In 2005, when the George W. Bush administration advocated regime change in Syria, Israeli Prime Minister Ariel Sharon warned against the move, arguing that Assad was “the devil we know” and that he could be replaced by the Muslim Brotherhood.

That view shifted in subsequent years when it was discovered that Syria had cooperated with North Korea on a suspected nuclear program, and after wars against Hezbollah in Lebanon and Hamas in Gaza drove home the extent of Iranian and Syrian support for the groups, said Itamar Rabinovich, a former Israeli ambassador to Washington who was Israel’s chief negotiator with Syria in the 1990s.

“The Israeli view of Assad became more negative,” Rabinovich said, and now “the sense is that it won’t be a great loss if he is going.”

But a possible toppling of Assad also carries risks, Israeli officials say, and there have been suggestions from the Syrian regime that it will not go quietly. Assad and his associates have warned that instability or outside intervention in Syria could inflame the region, with consequences for Israel. In May and June, Palestinian protesters were allowed to breach the Syrian frontier on the Golan Heights and march toward Israeli lines, breaking the decades-long calm there.
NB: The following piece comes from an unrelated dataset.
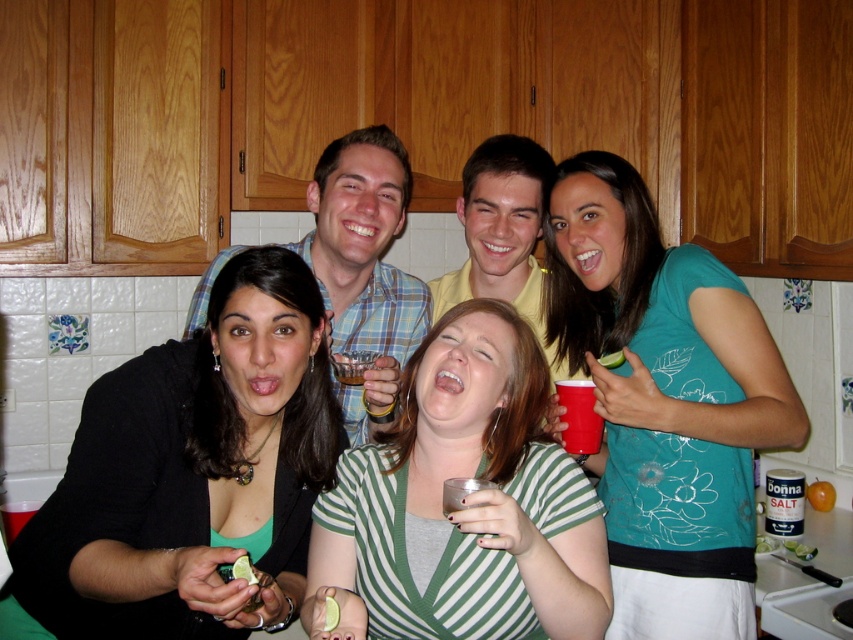
You are standing in the kitchen and want to hand a drink to the person wearing the plaid shirt at center. Since you are facing the group, should you move to your left or right to reach them first compared to the yellow cotton shirt at center?

The plaid shirt at center is to the left of yellow cotton shirt at center. Since you are facing the group, the person wearing the plaid shirt at center is on your right side. Therefore, to reach them first, you should move to your right.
“There are certain uncertainties — what will follow, what if something will happen along the border — and we are staying on alert,” Barak said.

Other officials have raised concerns that a chaotic collapse of the Assad regime, with its reported stockpile of chemical and biological weapons, could lead to a flow of arms to Hezbollah or other militant groups, similar to the smuggling of arms out of Libya after the fall of Moammar Gaddafi.
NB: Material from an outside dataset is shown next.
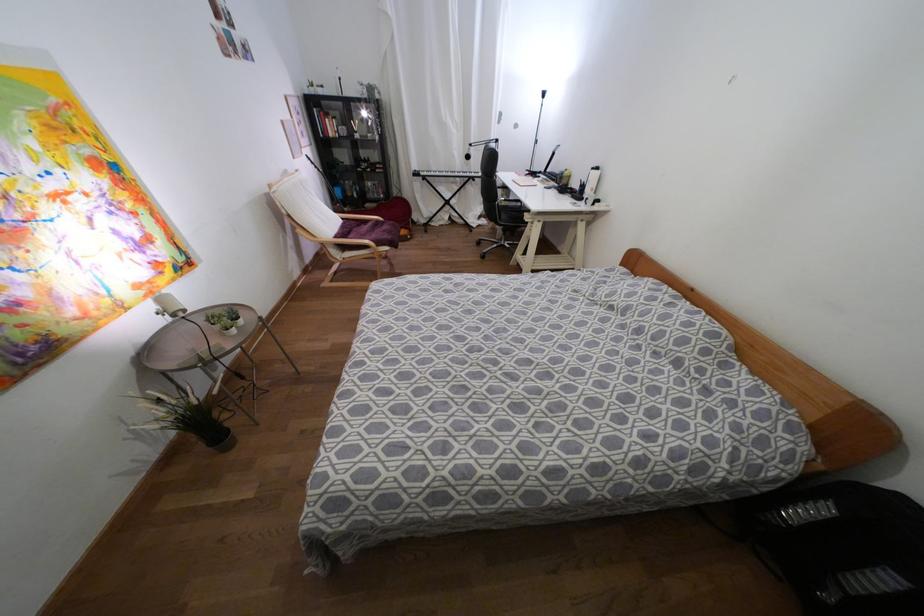
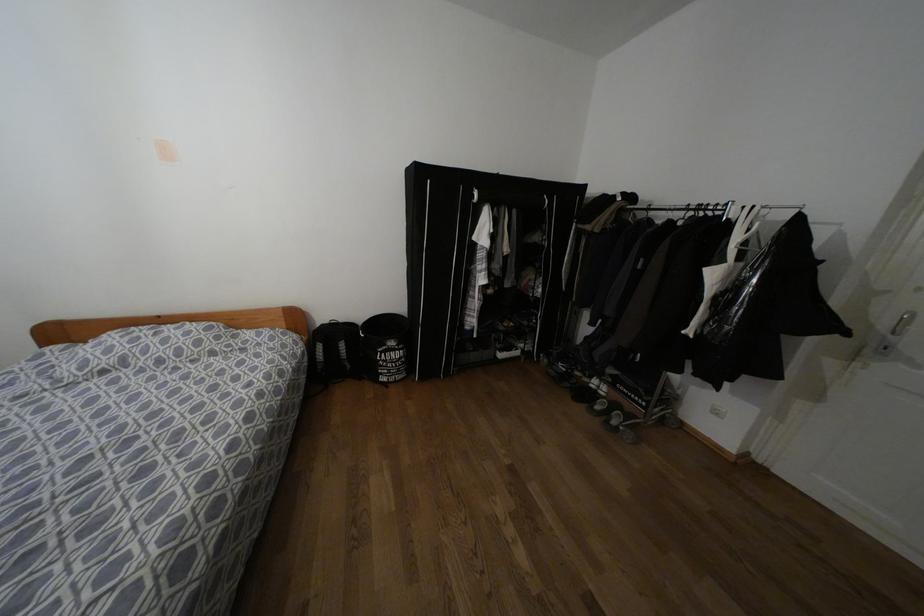
In the second image, find the point that corresponds to point (888, 580) in the first image.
“If the result is that not only Assad is removed but the Syrian military structure disintegrates, then there’s no telling who will control what,” Efraim Halevy, a former head of the Mossad, Israel’s overseas intelligence service, said in an interview Tuesday with Israel Army Radio. “How he goes, and under what circumstances, is very important.”

 

Staff writer Karen DeYoung contributed to this report.